In version M12 you can use the new function AsymptoticSolve to do all the work:

AsymptoticSolve[u == 1 + ϵ u^3, u, {ϵ, 0, 3}] //TeXForm


$$\left\{\left\{u\to 12 \epsilon ^3+3 \epsilon ^2+\epsilon +1\right\},\left\{u\to \frac{105 \epsilon ^{3/2}}{128}-\frac{3 \epsilon ^2}{2}-\frac{\epsilon }{2}+\frac{3 \sqrt{\epsilon }}{8}-\frac{1}{\sqrt{\epsilon }}-\frac{1}{2}\right\},\left\{u\to -\frac{105 \epsilon ^{3/2}}{128}-\frac{3 \epsilon ^2}{2}-\frac{\epsilon }{2}-\frac{3 \sqrt{\epsilon }}{8}+\frac{1}{\sqrt{\epsilon }}-\frac{1}{2}\right\}\right\}$$

Something like:

SolveAlways[Normal @ Series[eq1exp, {ϵ, 0, 3}], ϵ]
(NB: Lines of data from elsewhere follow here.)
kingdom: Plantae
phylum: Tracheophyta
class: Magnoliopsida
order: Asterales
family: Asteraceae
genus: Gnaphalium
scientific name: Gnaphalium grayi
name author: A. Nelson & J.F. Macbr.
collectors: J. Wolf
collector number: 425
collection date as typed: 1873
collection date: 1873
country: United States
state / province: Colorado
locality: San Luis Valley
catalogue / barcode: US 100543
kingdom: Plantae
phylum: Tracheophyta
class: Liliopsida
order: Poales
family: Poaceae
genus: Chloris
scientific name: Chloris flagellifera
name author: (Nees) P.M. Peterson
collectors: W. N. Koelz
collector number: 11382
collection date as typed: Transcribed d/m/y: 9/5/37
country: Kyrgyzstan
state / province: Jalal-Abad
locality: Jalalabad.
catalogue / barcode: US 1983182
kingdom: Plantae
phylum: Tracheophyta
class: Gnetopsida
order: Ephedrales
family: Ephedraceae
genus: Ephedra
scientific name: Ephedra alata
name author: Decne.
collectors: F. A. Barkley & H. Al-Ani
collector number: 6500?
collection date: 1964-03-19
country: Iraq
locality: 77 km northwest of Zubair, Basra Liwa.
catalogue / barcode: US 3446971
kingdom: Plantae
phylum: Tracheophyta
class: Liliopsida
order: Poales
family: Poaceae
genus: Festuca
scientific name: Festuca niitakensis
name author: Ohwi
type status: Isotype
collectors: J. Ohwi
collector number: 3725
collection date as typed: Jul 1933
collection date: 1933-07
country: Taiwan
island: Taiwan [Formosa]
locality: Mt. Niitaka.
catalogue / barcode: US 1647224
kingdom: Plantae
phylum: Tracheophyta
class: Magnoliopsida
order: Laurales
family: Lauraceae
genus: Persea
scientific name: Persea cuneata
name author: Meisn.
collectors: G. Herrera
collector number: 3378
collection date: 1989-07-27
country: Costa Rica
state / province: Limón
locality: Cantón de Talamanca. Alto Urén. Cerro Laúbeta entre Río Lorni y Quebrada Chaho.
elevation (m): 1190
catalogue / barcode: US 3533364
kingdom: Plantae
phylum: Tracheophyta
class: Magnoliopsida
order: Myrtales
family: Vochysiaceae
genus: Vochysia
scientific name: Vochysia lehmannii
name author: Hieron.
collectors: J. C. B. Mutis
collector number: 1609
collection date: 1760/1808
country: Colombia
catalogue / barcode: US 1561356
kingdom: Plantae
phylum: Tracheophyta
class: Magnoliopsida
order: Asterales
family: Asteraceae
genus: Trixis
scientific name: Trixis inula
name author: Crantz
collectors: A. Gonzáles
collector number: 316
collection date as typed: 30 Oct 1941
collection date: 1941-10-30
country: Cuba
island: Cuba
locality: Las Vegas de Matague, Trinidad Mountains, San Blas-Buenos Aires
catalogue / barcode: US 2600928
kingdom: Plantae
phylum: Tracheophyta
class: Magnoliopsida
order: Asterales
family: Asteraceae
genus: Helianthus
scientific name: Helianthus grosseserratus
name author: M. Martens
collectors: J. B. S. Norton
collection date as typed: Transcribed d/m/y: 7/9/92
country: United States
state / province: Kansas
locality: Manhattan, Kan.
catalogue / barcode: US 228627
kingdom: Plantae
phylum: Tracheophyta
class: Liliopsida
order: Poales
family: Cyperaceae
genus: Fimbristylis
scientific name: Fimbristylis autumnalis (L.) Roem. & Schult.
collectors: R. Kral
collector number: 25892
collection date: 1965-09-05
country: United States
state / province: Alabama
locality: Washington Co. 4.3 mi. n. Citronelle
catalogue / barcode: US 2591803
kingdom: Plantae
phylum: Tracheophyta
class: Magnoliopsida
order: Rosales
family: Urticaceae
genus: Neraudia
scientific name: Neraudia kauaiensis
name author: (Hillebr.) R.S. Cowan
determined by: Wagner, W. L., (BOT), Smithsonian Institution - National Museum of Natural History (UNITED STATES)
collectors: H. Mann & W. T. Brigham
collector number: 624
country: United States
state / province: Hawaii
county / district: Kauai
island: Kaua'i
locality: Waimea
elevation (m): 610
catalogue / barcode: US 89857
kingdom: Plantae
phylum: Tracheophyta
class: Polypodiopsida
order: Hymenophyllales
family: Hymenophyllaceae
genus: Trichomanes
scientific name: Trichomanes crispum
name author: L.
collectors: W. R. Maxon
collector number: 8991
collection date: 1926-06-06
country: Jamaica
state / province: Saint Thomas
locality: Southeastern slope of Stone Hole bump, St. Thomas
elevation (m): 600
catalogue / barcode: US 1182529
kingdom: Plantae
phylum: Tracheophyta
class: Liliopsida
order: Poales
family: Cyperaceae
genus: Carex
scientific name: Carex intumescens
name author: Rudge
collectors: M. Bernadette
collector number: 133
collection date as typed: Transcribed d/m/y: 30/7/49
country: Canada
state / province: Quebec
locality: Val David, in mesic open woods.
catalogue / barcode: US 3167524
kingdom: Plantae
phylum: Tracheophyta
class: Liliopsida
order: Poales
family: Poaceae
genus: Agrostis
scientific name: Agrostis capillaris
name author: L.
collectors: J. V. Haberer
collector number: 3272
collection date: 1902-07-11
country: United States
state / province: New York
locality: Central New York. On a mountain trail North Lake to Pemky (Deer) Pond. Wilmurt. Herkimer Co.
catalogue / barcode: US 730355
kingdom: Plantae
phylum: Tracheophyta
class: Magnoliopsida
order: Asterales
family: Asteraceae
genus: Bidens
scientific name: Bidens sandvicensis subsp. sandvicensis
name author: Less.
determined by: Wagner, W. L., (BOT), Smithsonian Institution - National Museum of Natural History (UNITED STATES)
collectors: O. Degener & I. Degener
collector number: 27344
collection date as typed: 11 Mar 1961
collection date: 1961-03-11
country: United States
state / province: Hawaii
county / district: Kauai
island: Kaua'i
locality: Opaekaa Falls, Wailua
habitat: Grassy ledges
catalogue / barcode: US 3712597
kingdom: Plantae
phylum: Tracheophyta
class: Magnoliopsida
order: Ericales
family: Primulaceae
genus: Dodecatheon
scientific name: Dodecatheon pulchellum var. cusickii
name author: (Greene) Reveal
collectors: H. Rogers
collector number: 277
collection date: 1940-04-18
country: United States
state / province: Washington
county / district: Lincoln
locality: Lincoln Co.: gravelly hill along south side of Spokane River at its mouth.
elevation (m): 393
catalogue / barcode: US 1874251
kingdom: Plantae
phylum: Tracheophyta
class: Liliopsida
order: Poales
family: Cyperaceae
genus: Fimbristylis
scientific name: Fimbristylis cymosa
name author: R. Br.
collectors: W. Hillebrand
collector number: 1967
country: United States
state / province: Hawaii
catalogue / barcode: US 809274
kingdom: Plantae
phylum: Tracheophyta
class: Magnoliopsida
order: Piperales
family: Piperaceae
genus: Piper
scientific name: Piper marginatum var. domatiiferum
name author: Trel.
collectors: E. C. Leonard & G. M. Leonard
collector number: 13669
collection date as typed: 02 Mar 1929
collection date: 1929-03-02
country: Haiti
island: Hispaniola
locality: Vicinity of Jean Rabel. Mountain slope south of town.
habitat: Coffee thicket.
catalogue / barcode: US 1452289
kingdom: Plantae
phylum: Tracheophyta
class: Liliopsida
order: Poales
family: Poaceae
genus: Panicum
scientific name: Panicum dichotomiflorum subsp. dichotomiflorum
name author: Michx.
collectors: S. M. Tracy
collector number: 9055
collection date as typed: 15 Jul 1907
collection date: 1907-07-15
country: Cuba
{{Subscript[u, 3][x] -> 12, Subscript[u, 2][x] -> 3, Subscript[u, 1][x] -> 1}}

perhaps?

For just the equations you can use one of the following:

Thread[Series[eq1exp,{ϵ, 0, 3}][[All, 3]]]
Thread[CoefficientList[#, ϵ]& /@ Series[eq1exp, {ϵ, 0, 3}]]


{True, Subscript[u, 1][x] == 1, Subscript[u, 2][x] == 3 Subscript[u, 1][x], Subscript[u, 3][x] == 3 (Subscript[u, 1][x]^2 + Subscript[u, 2][x])}

{True, Subscript[u, 1][x] == 1, Subscript[u, 2][x] == 3 Subscript[u, 1][x], Subscript[u, 3][x] == 3 (Subscript[u, 1][x]^2 + Subscript[u, 2][x])}

• This solution is perfectly suited to this example. But in case of differential equations it seems that a command like DSolveAlways doesn't exists. Could I get just a list of equations I would be able to solve it. Jun 23, 2017 at 19:04
• @ArtemZefirov See update. Jun 23, 2017 at 22:16
• The second variant is what I need. Thanks. Jun 24, 2017 at 7:22
• Could you modify your last answer, which I've accepted, in order to make it work with equations like u[x]- ϵ u[x]^3 == 1 The current command returns "False" because of the right part of the equation has only one coefficient in expansion but not three. Jul 1, 2017 at 16:41

CoefficientArrays[eq1exp, ϵ] returns the list of required coefficients.